The News Media and the Making of America, 1730-1865

Reform Movements and the News

The Liberator

Private enterprise drove much of the growth of publishing in early nineteenth-century America. Book, magazine, and newspaper publishers in New York, Philadelphia, and other major cities transformed their firms into large-scale businesses, with designs on expanding regional and national markets. Because the new technologies of printing, illustration, and distribution required substantial investments of capital, publishing became more centralized in order to achieve economies of scale.

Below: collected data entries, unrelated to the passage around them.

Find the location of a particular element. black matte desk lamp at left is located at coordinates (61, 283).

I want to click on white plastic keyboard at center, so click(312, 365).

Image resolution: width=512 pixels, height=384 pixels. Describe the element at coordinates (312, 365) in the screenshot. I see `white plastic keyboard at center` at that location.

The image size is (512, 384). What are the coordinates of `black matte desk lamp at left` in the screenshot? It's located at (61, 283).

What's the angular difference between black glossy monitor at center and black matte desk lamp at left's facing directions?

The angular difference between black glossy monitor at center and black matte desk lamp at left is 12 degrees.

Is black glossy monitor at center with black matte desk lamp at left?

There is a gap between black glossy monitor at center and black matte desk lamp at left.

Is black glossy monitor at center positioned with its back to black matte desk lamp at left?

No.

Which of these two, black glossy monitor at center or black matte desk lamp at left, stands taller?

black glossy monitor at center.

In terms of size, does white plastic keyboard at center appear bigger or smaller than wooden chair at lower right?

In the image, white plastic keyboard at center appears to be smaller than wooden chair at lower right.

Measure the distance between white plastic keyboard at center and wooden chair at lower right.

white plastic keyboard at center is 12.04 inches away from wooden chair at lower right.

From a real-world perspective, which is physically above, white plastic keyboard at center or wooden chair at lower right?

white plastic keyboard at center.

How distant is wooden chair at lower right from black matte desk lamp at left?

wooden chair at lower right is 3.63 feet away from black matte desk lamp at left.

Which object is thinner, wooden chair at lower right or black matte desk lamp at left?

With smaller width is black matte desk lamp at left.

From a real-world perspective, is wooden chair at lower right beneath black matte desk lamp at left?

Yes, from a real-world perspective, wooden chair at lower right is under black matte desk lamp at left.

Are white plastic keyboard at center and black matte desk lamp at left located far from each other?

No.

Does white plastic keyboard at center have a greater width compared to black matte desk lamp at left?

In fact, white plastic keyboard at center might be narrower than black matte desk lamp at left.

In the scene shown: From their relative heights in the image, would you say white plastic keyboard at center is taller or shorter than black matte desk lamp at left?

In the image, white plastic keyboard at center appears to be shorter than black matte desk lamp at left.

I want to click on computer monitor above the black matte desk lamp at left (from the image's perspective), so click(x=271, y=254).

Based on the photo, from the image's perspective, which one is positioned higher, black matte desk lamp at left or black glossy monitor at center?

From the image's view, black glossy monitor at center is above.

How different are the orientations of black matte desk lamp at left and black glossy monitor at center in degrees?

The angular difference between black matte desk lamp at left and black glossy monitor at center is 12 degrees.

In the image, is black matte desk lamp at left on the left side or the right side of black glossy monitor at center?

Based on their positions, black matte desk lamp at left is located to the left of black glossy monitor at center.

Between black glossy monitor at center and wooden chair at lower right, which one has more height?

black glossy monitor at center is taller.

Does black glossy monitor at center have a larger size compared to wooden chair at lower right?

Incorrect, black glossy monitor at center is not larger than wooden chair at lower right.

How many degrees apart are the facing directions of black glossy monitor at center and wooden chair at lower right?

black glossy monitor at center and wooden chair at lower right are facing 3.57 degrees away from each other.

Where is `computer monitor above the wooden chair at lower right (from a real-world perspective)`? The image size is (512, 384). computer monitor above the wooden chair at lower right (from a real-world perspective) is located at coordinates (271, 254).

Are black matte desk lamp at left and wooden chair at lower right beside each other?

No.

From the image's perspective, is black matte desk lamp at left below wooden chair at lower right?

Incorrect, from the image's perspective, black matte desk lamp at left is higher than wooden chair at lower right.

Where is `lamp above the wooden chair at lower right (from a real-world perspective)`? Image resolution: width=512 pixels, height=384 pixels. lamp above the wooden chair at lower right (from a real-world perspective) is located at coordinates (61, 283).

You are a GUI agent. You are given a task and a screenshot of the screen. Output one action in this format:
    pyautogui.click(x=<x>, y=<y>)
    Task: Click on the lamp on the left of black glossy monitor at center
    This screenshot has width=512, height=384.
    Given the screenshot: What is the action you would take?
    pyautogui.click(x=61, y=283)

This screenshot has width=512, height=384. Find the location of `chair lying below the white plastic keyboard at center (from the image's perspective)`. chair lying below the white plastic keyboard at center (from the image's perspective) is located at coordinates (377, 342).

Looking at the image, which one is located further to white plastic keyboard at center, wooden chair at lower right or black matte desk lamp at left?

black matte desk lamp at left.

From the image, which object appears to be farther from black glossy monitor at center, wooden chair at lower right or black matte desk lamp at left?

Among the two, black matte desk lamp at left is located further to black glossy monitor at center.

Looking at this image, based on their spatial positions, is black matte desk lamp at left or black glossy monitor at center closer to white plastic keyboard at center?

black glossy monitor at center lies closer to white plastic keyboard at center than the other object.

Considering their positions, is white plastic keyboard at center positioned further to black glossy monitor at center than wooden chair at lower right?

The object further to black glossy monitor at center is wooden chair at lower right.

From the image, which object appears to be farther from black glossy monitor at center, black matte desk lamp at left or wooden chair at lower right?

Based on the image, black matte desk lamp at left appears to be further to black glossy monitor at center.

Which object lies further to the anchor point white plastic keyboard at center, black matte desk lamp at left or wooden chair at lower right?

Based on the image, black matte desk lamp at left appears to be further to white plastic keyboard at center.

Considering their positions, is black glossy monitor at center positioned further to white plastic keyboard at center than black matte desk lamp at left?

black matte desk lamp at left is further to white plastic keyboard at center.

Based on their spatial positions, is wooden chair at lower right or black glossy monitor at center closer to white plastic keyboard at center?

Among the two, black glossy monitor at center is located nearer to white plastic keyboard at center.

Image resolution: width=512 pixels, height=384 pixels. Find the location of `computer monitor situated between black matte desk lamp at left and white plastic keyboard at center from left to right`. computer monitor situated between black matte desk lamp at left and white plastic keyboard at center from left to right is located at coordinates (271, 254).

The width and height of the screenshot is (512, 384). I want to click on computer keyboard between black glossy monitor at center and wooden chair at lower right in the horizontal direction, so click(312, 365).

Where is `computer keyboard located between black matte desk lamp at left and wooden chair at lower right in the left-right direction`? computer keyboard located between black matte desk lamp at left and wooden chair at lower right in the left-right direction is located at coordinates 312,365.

But commercial enterprise is only part of the story of the communication revolution of the early nineteenth century. Some major publishers were not-for-profit enterprises whose mission was to counteract the commercial market, not to profit from it. In the early decades of the century, these were all religious associations: the American Bible Society, the American Tract Society, and the American Sunday School Union. Their goal was to employ new printing technologies and national organizational strategies for evangelism. They believed that market forces would not produce the kind of reading material that people needed. The American Tract Society, for example, was eager to compete in the marketplace of ideas but refused to rely upon the marketplace of commercial trade. It argued that private enterprise was the cause of an evil print culture in America; it could not be the cure. This theme was emphasized routinely in the society’s publications, and the American Tract Society proposed instead to make supply drive demand.

Like the religious publishers, national reform organizations such as the American Temperance Society and the American Anti-Slavery Society also had great faith in the power of print to convert people to their cause. By the 1830s these societies were large publishing houses, producing millions of books, newspapers, magazines, almanacs, tracts, schoolbooks, and other children’s publications, often outside the commercial publishing market.